Can’t we just use an alternative to phosphorus?

No. Nitrogen is really important for growing crops but we can make it from the air. We have the technology. Carbon is really important – we use a lot of fossil fuels. But if we run out of fossil fuels, we can use solar energy or other alternatives. But we can’t make phosphorus and there is no substitute.

So, a double-edged sword…

It’s like two sides of the same coin. The problem is you have too much phosphorus over here and not enough over there. The solution is obvious – take it from where you have too much and put it where you have too little and you solve both problems. But once it is in the marine systems, it is so diffuse that it’s economically unviable to collect it.

The question is coming up with the technology to collect it and to keep it on the farm fields. If you put it on the field you don’t want 50 per cent of it running off.

We don’t do a very good job of recovering phosphorus from animal manures – that would make a huge difference. That being said, there are researchers at the University of British Columbia working to develop technology to recover phosphorus from sewer systems, so that is pretty interesting.

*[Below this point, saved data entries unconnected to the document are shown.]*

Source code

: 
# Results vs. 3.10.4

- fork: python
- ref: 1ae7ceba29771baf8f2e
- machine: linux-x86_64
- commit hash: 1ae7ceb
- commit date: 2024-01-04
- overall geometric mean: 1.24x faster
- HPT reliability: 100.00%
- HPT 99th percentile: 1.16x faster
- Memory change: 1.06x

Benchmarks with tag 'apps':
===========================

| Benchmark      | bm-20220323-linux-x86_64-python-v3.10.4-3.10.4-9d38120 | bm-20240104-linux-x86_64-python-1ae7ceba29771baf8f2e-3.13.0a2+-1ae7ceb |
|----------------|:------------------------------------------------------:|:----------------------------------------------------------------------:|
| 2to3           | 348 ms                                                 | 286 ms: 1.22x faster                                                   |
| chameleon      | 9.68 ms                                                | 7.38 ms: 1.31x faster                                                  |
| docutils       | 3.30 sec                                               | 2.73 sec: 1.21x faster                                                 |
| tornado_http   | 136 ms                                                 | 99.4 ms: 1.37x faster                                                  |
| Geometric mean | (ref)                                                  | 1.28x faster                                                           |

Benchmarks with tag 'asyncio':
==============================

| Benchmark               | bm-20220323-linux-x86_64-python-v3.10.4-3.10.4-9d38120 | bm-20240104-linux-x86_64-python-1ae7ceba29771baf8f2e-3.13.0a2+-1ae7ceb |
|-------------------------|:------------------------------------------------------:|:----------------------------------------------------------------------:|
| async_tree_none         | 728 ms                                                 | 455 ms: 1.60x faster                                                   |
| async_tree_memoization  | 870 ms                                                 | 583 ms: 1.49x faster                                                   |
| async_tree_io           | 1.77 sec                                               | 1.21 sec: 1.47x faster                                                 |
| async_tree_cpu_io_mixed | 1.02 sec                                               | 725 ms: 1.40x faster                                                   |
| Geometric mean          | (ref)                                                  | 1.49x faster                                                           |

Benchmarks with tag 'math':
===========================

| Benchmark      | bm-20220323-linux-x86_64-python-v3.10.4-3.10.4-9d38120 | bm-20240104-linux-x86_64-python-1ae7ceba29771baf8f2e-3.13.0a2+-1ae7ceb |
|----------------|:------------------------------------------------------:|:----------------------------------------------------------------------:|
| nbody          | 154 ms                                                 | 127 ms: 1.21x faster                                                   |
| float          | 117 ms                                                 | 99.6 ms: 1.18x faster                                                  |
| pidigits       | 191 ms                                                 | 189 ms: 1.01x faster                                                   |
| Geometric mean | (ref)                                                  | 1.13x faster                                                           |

How much phosphorus do we have at our disposal?

Not that much actually. It’s more concentrated in terms of what countries control it than oil. Something like 85 per cent of all the phosphorus is controlled by Morocco, the US and Russia.

Think about oil and the huge political influence the OPEC (the Organization of the Petroleum Exporting Countries) nations have on the rest of the world. Phosphorus is developing into an interesting political element that is just coming into play.

Are we facing a phosphorus crisis?

The estimations vary quite widely, but a lot of experts believe the world will run out within 100 years. It’s coming fast, especially when you consider how slowly governments move.

So how do we feed an increasing world population without, in your words, wrecking everything?

The important thing is to avoid expanding agriculture. Instead we have to get more growth out of land that is already in production. But then we come back to phosphorus. We have too much of it here, but in other parts of the world, they don’t have enough of it – most notably in Africa where most farmers don’t have access to fertilizers.

We have to figure out how to improve production without increasing fertilizer runoff into our water systems. We need to grow food more efficiently and with less waste in all streams – less waste at home, less spoilage in the grainery, less waste in restaurants.

Are you optimistic we can find solutions to these problems?

I am an optimist by nature but I am a hesitant optimist. There are real problems coming down

the pike but I wouldn’t keep working [in the field] if I weren’t optimistic.

Canada has been criticized for withdrawing from the Kyoto Protocol. Is that justified?

[Kyoto] is a difficult set of standards but if we don’t meet them we’re in trouble. I think the criticism is justified in that we have to figure out what we’re going to do and we have to do it soon.

I see small hopeful signs though. Mayors of cities are saying, “we’re going to be climate neutral” so even if Canada as a whole is stepping back from Kyoto, groups and individuals are stepping in to fill that gap.

How is McGill doing in terms of sustainability?

I’m really excited about what’s been happening here. Jim Nicell [AVP, University Services] has taken the lead and is pushing things from the physical perspective; the Sustainability Fund is a wonderful initiative and, of course, the students here so engaged, so energetic, so creative and so on top of what’s happening. We’re at the forefront of what’s going on at universities. I’m excited to see what’s going to happen next.